• Activity: Restate the data exactly as given and keep the pictures out.
__________________________________________________
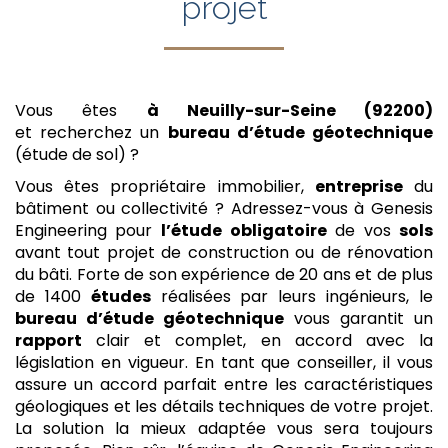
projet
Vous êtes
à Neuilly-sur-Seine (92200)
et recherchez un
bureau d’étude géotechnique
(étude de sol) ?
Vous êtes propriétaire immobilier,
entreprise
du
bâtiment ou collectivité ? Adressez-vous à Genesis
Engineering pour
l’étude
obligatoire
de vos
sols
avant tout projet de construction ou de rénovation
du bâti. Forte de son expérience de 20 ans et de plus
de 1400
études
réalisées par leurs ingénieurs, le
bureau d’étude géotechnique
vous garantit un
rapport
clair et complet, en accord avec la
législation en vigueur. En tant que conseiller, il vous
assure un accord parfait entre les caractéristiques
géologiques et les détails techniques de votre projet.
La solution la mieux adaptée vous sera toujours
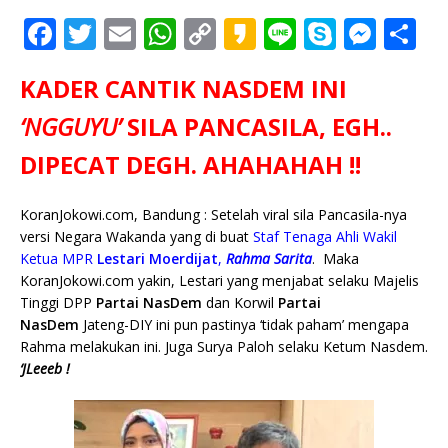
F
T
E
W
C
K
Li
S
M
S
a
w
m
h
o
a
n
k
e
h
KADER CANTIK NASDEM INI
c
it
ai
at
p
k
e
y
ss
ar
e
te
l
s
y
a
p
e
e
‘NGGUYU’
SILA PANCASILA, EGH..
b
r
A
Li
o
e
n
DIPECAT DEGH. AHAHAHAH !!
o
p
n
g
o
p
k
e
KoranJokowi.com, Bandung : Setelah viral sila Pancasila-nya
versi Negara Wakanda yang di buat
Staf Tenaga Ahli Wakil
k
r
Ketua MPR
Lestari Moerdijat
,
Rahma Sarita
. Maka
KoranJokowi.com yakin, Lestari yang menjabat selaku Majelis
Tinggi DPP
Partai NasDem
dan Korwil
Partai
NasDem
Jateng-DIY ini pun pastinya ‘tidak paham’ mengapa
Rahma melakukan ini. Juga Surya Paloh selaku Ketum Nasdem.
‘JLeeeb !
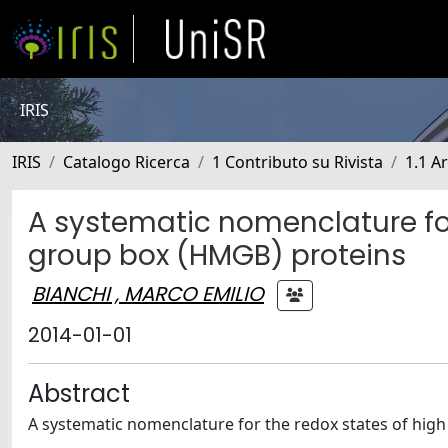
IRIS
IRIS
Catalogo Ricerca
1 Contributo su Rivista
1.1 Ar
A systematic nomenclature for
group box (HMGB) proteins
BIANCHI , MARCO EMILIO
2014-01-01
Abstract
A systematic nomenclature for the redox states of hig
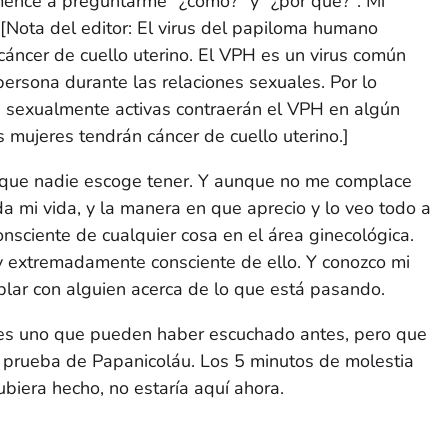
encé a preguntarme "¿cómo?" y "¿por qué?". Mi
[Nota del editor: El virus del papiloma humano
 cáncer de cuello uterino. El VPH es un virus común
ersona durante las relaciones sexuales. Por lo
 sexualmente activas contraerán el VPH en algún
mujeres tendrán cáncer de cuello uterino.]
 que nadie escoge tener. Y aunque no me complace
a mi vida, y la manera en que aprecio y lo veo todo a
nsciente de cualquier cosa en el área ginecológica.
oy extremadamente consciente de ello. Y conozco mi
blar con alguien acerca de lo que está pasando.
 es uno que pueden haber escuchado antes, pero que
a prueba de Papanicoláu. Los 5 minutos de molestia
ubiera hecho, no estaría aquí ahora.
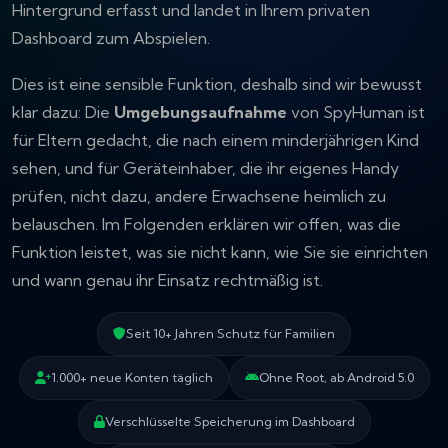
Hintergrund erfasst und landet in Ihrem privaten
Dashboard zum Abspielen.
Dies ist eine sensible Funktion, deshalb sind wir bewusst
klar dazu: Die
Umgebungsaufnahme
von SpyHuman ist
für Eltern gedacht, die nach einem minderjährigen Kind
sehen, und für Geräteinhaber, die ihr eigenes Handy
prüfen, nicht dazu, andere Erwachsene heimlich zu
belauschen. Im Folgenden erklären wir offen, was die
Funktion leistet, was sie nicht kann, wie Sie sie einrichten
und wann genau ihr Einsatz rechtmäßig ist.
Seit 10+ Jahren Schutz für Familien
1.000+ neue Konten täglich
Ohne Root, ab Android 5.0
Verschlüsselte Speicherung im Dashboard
__________________________________________________
• Answer to this problem:
projet
Vous êtes
à Neuilly-sur-Seine (92200)
et recherchez un
bureau d’étude géotechnique
(étude de sol) ?
Vous êtes propriétaire immobilier,
entreprise
du
bâtiment ou collectivité ? Adressez-vous à Genesis
Engineering pour
l’étude
obligatoire
de vos
sols
avant tout projet de construction ou de rénovation
du bâti. Forte de son expérience de 20 ans et de plus
de 1400
études
réalisées par leurs ingénieurs, le
bureau d’étude géotechnique
vous garantit un
rapport
clair et complet, en accord avec la
législation en vigueur. En tant que conseiller, il vous
assure un accord parfait entre les caractéristiques
géologiques et les détails techniques de votre projet.
La solution la mieux adaptée vous sera toujours
F
T
E
W
C
K
Li
S
M
S
a
w
m
h
o
a
n
k
e
h
KADER CANTIK NASDEM INI
c
it
ai
at
p
k
e
y
ss
ar
e
te
l
s
y
a
p
e
e
‘NGGUYU’
SILA PANCASILA, EGH..
b
r
A
Li
o
e
n
DIPECAT DEGH. AHAHAHAH !!
o
p
n
g
o
p
k
e
KoranJokowi.com, Bandung : Setelah viral sila Pancasila-nya
versi Negara Wakanda yang di buat
Staf Tenaga Ahli Wakil
k
r
Ketua MPR
Lestari Moerdijat
,
Rahma Sarita
. Maka
KoranJokowi.com yakin, Lestari yang menjabat selaku Majelis
Tinggi DPP
Partai NasDem
dan Korwil
Partai
NasDem
Jateng-DIY ini pun pastinya ‘tidak paham’ mengapa
Rahma melakukan ini. Juga Surya Paloh selaku Ketum Nasdem.
‘JLeeeb !
IRIS
IRIS
Catalogo Ricerca
1 Contributo su Rivista
1.1 Ar
A systematic nomenclature for
group box (HMGB) proteins
BIANCHI , MARCO EMILIO
2014-01-01
Abstract
A systematic nomenclature for the redox states of hig
encé a preguntarme "¿cómo?" y "¿por qué?". Mi
[Nota del editor: El virus del papiloma humano
 cáncer de cuello uterino. El VPH es un virus común
ersona durante las relaciones sexuales. Por lo
 sexualmente activas contraerán el VPH en algún
mujeres tendrán cáncer de cuello uterino.]
 que nadie escoge tener. Y aunque no me complace
a mi vida, y la manera en que aprecio y lo veo todo a
nsciente de cualquier cosa en el área ginecológica.
oy extremadamente consciente de ello. Y conozco mi
blar con alguien acerca de lo que está pasando.
 es uno que pueden haber escuchado antes, pero que
a prueba de Papanicoláu. Los 5 minutos de molestia
ubiera hecho, no estaría aquí ahora.
Hintergrund erfasst und landet in Ihrem privaten
Dashboard zum Abspielen.
Dies ist eine sensible Funktion, deshalb sind wir bewusst
klar dazu: Die
Umgebungsaufnahme
von SpyHuman ist
für Eltern gedacht, die nach einem minderjährigen Kind
sehen, und für Geräteinhaber, die ihr eigenes Handy
prüfen, nicht dazu, andere Erwachsene heimlich zu
belauschen. Im Folgenden erklären wir offen, was die
Funktion leistet, was sie nicht kann, wie Sie sie einrichten
und wann genau ihr Einsatz rechtmäßig ist.
Seit 10+ Jahren Schutz für Familien
1.000+ neue Konten täglich
Ohne Root, ab Android 5.0
Verschlüsselte Speicherung im Dashboard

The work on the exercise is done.